__PROBLEMS TO WORK ON__
a) Update the news article: write out the passage starting with "On Sunday, Kasich" and going on through "take the House.", with "millennials" replaced by "young voters".
b) In the news article, what nickname did the National Republican Congressional Committee's video give O'Connor?
c) Translate this sentence from the news article into Spanish: "The Republican's campaign did not immediately respond to a request to comment on whether that is true."

__READING PASSAGE__

On Sunday, Kasich claimed that Trump came to Ohio without an invitation from Balderson. The Republican's campaign did not immediately respond to a request to comment on whether that is true.
He also contended that Trump's presence could actually hurt the Republican candidate because "the chaos that seems to surround" the president "has unnerved a lot of people."
"So suburban women in particular here are the ones that are really turned off," the governor told ABC's "This Week." "And you add to that the, you know, millennials, you — you have it very close. It's really kind of shocking because this should be just a slam dunk and it's not."
But national Republicans have had one notable politician on their minds more often than Kasich: Pelosi. Throughout the race, O'Connor has said he will not vote for the California Democrat for House speaker if Republicans take the House.
Then, pressed repeatedly late last month during an interview with MSNBC host Chris Matthews, O'Connor said he would vote for whomever Democrats put forward for the leadership position. Republicans pounced on the comment: the National Republican Congressional Committee released a video dubbing him "Deceitful Danny." Pence called O'Connor a "Nancy Pelosi liberal" twice during his remarks last week.
On Tuesday, O'Connor shrugged off the criticism as Washington intrigue and said he supports new leadership om Congress.
"More Ohioans care about who our starting quarterback is going to be than inside Washington baseball," he said, while wearing a red Ohio State shirt. "And I've said from day one that I won't vote for Pelosi, I've said from day one that we need new leadership on both sides of the aisle. And insider procedural gotcha politics is never going to change that."
Mark Weaver, a Republican strategist who lives in the district and supports Balderson, contended that O'Connor "had some initial success painting himself as a moderate" before he "stumbled" in the interview with Matthews. While he expects the race to tilt toward the GOP, he noted that turnout could favor O'Connor.

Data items
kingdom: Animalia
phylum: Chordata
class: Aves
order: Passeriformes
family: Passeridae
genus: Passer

--

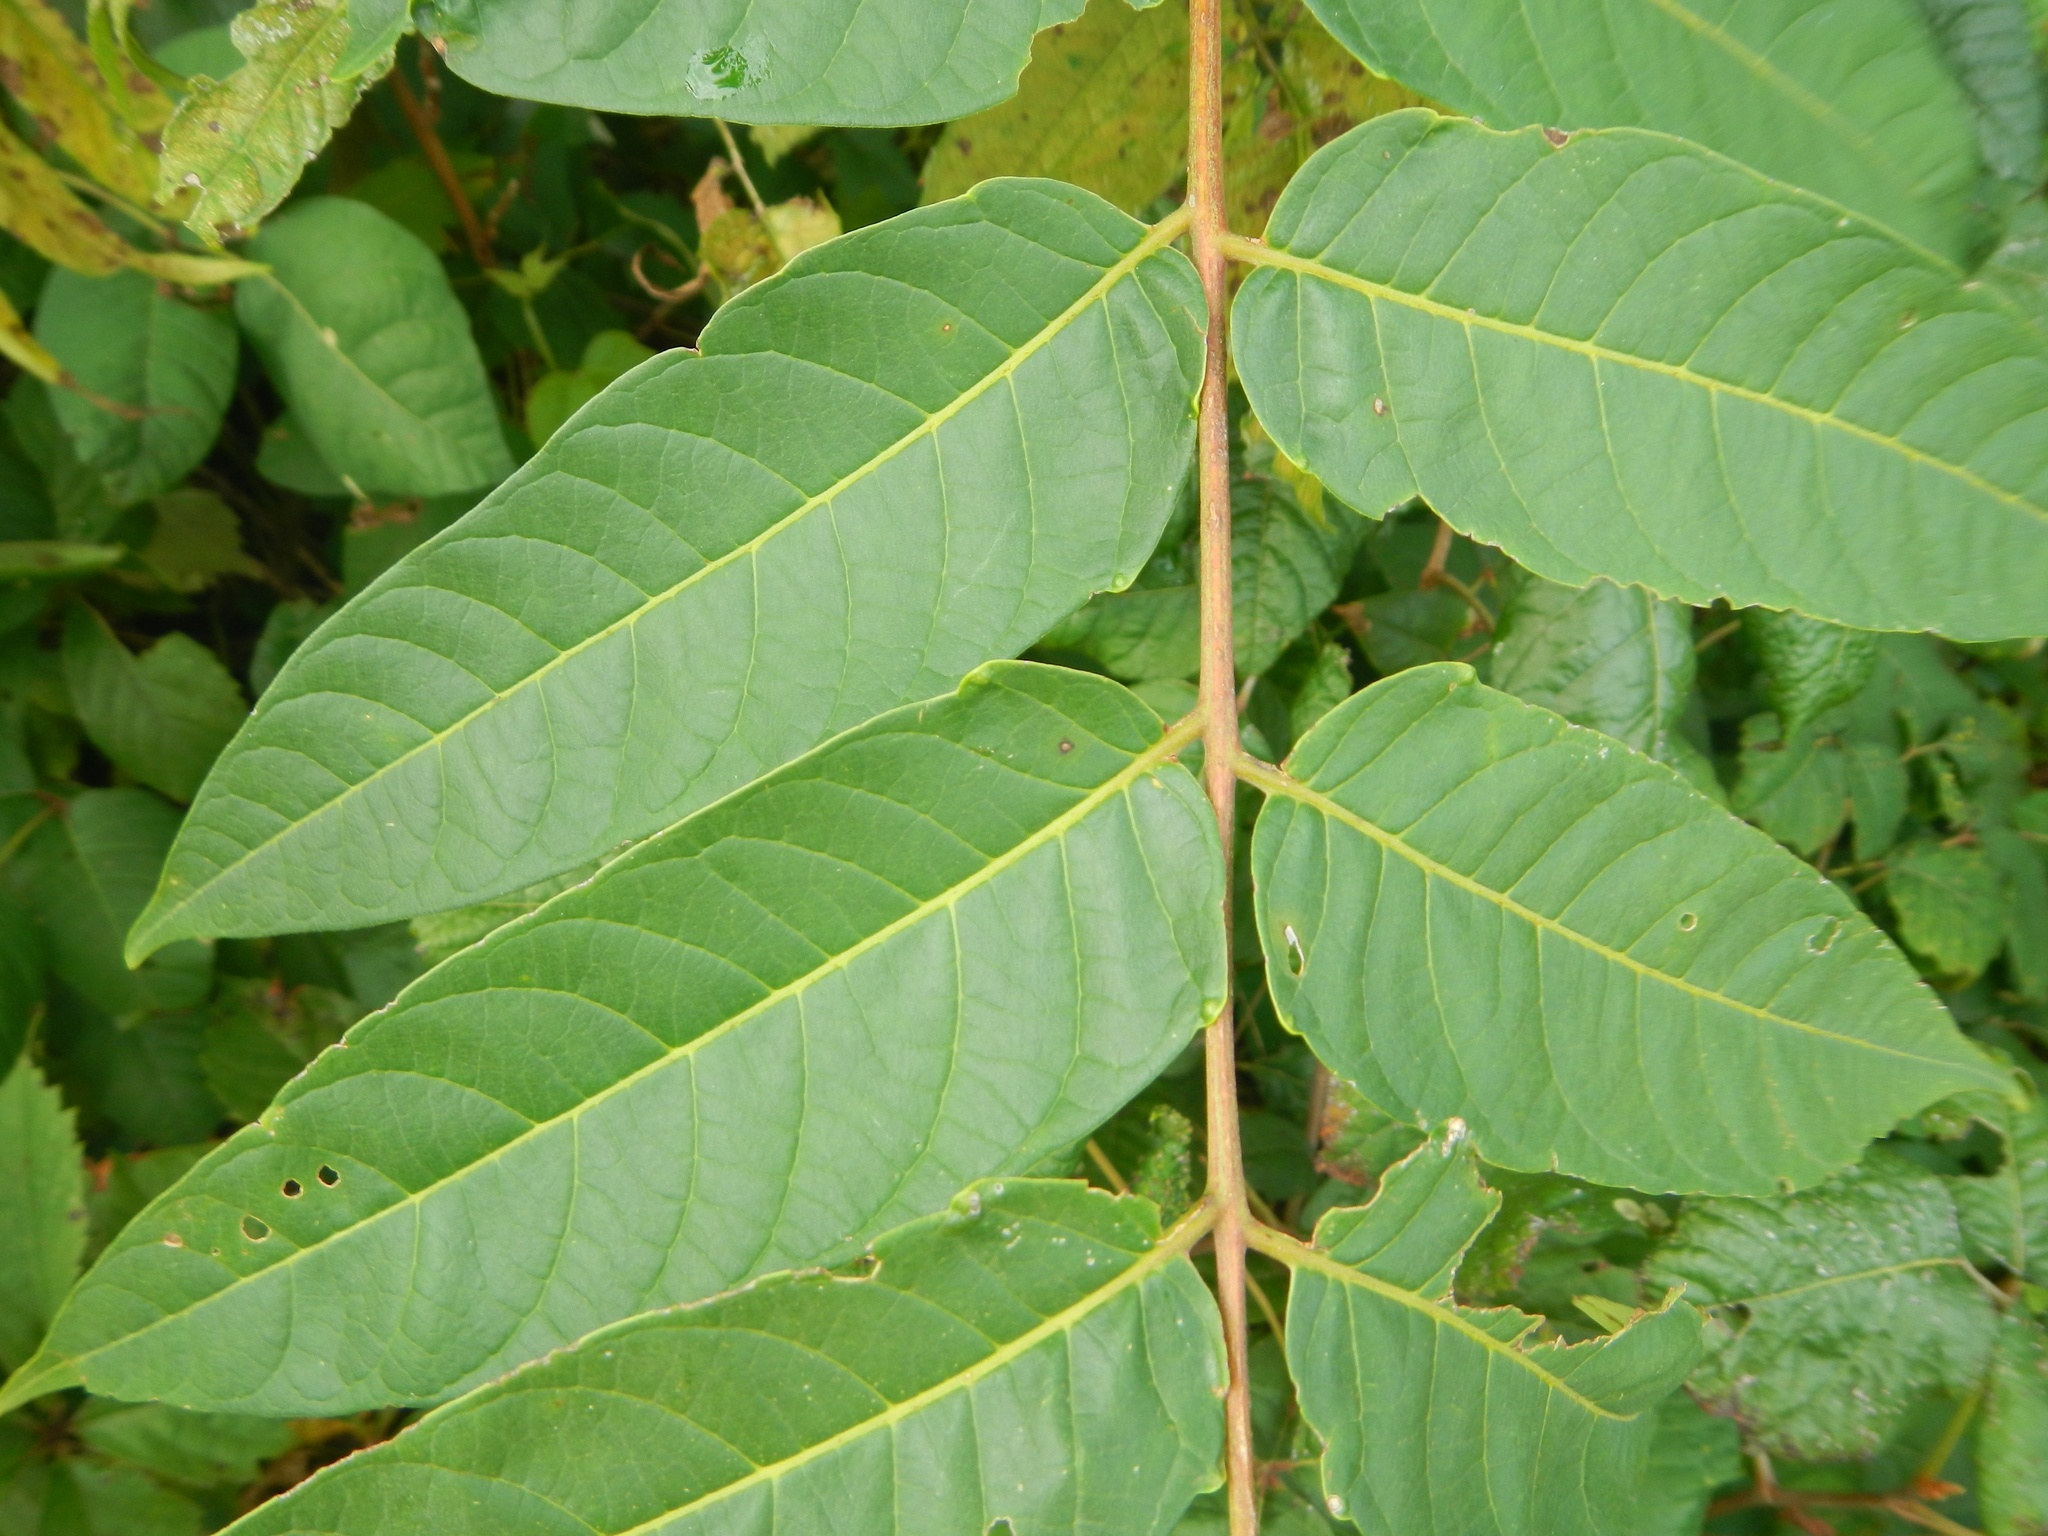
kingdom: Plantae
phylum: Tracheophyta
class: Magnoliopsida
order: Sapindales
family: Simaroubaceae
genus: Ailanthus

__RESULTS IN ORDER__
a)
On Sunday, Kasich claimed that Trump came to Ohio without an invitation from Balderson. The Republican's campaign did not immediately respond to a request to comment on whether that is true.
He also contended that Trump's presence could actually hurt the Republican candidate because "the chaos that seems to surround" the president "has unnerved a lot of people."
"So suburban women in particular here are the ones that are really turned off," the governor told ABC's "This Week." "And you add to that the, you know, young voters, you — you have it very close. It's really kind of shocking because this should be just a slam dunk and it's not."
But national Republicans have had one notable politician on their minds more often than Kasich: Pelosi. Throughout the race, O'Connor has said he will not vote for the California Democrat for House speaker if Republicans take the House.

b) "Deceitful Danny."

c) La campaña del republicano no respondió de inmediato a una solicitud de comentarios sobre si eso es cierto.